● What you have to do
Extract, unaltered and in full, the portion of the material that opens with the line containing "What Y value" and closes with the line containing "What is the value", including both of those lines.
BEGIN Dataset records
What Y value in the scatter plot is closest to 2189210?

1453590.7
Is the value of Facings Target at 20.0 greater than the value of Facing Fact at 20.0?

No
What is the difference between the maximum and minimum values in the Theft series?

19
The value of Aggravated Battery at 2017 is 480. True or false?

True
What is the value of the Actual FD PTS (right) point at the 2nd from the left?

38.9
END Dataset records
BEGIN Dataset records
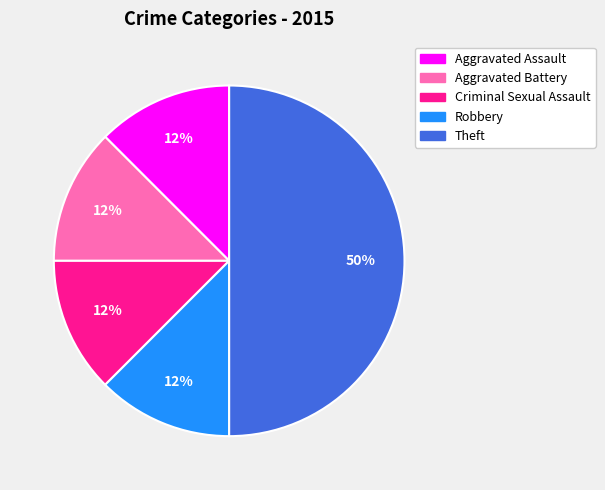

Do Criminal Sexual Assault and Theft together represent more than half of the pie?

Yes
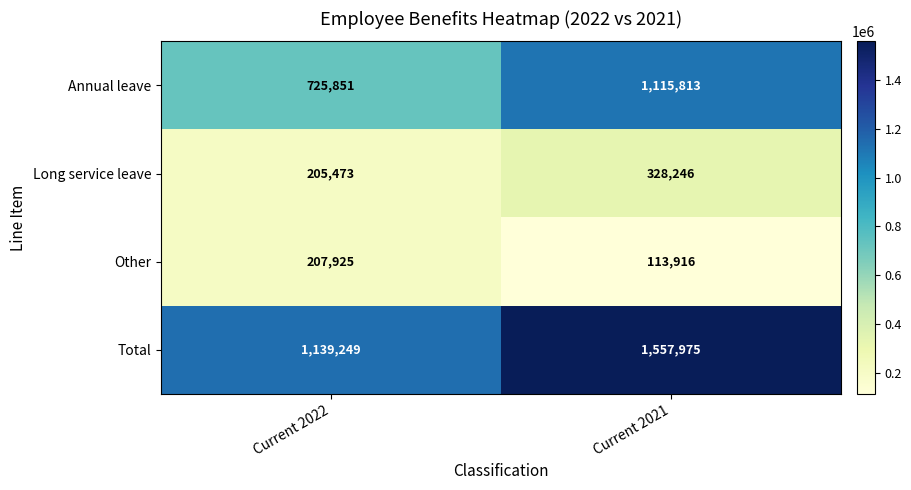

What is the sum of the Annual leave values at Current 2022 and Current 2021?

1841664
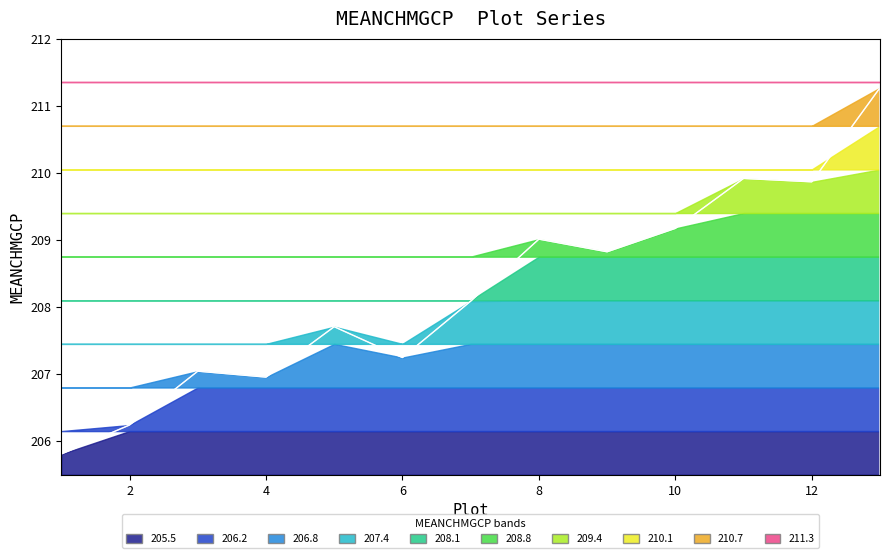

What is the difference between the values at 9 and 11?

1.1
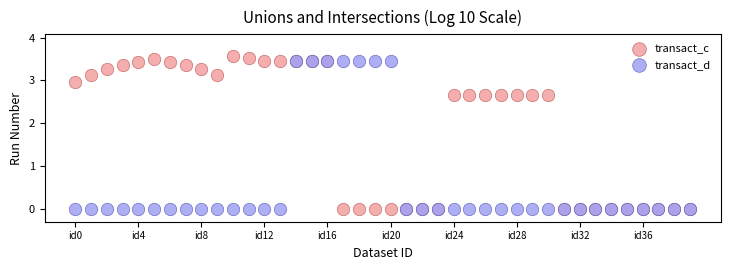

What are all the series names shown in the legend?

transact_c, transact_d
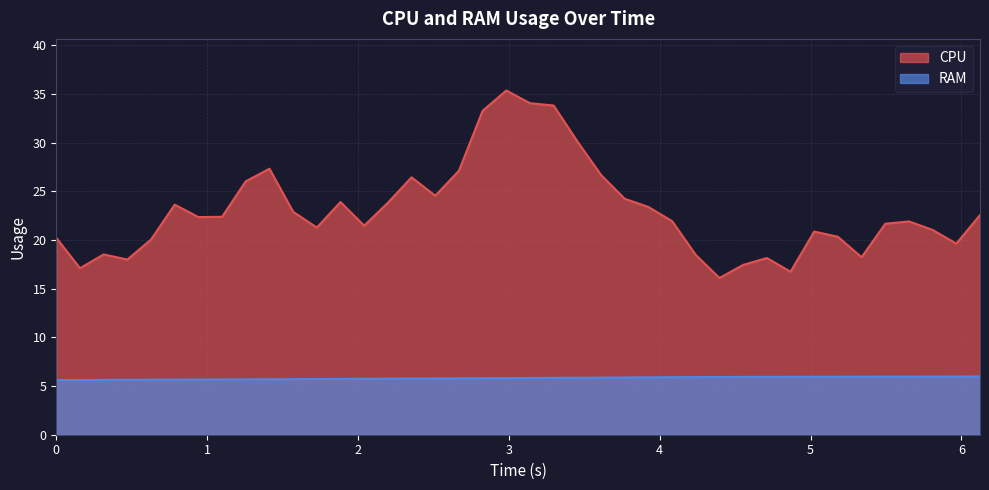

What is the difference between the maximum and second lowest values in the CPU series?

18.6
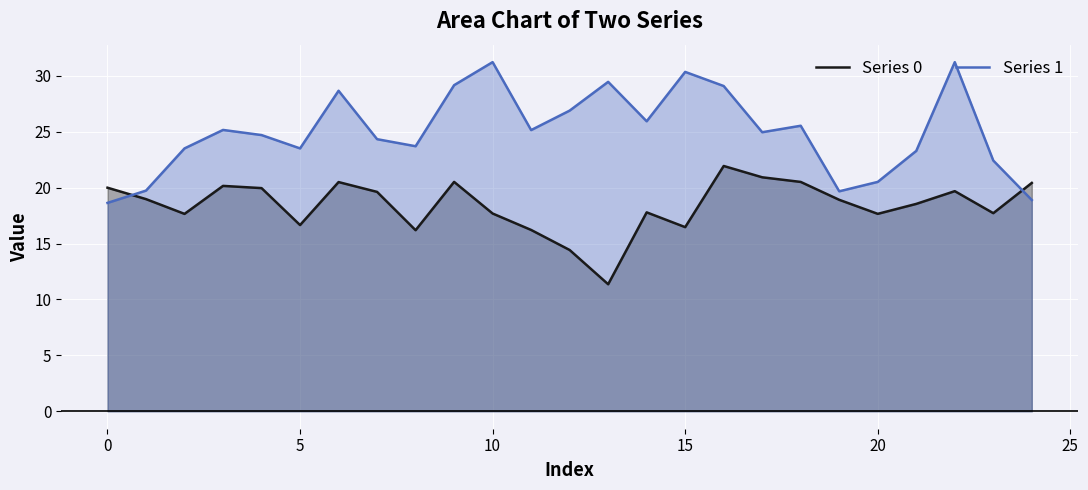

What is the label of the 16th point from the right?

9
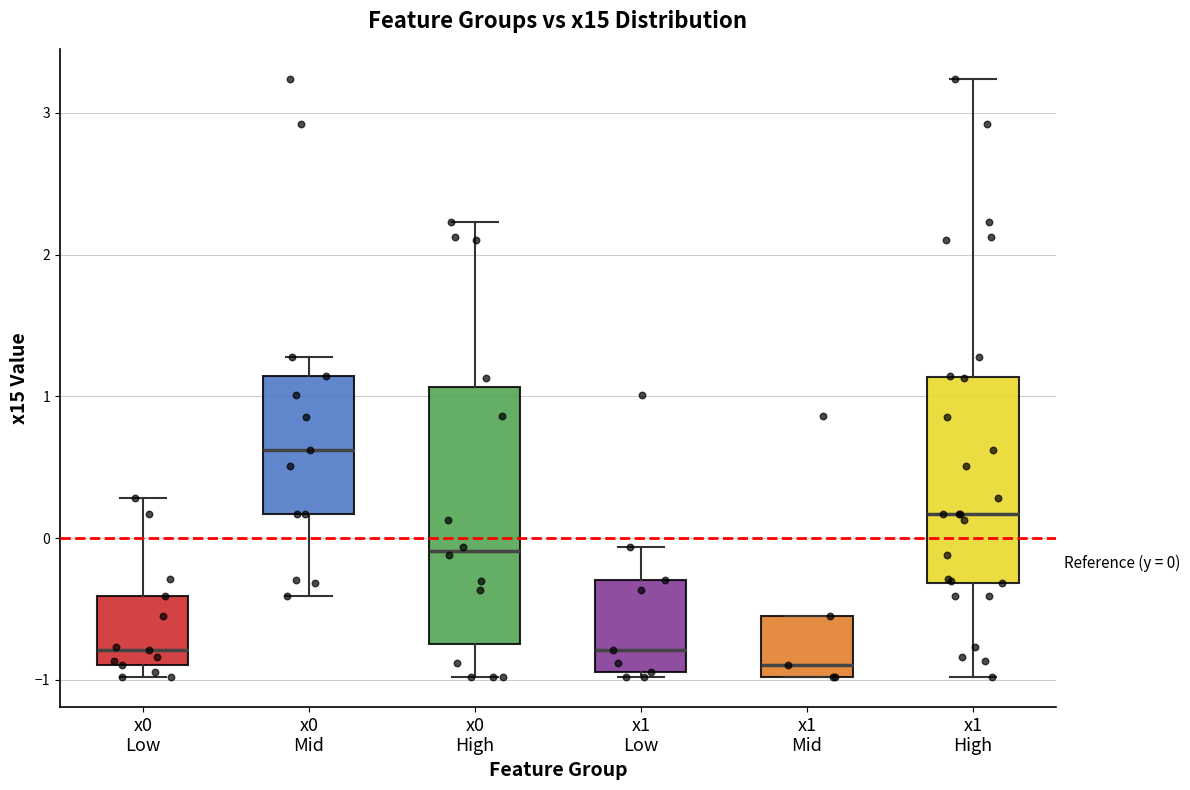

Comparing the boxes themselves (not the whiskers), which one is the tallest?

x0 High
END Dataset records
● Solution
What Y value in the scatter plot is closest to 2189210?

1453590.7
Is the value of Facings Target at 20.0 greater than the value of Facing Fact at 20.0?

No
What is the difference between the maximum and minimum values in the Theft series?

19
The value of Aggravated Battery at 2017 is 480. True or false?

True
What is the value of the Actual FD PTS (right) point at the 2nd from the left?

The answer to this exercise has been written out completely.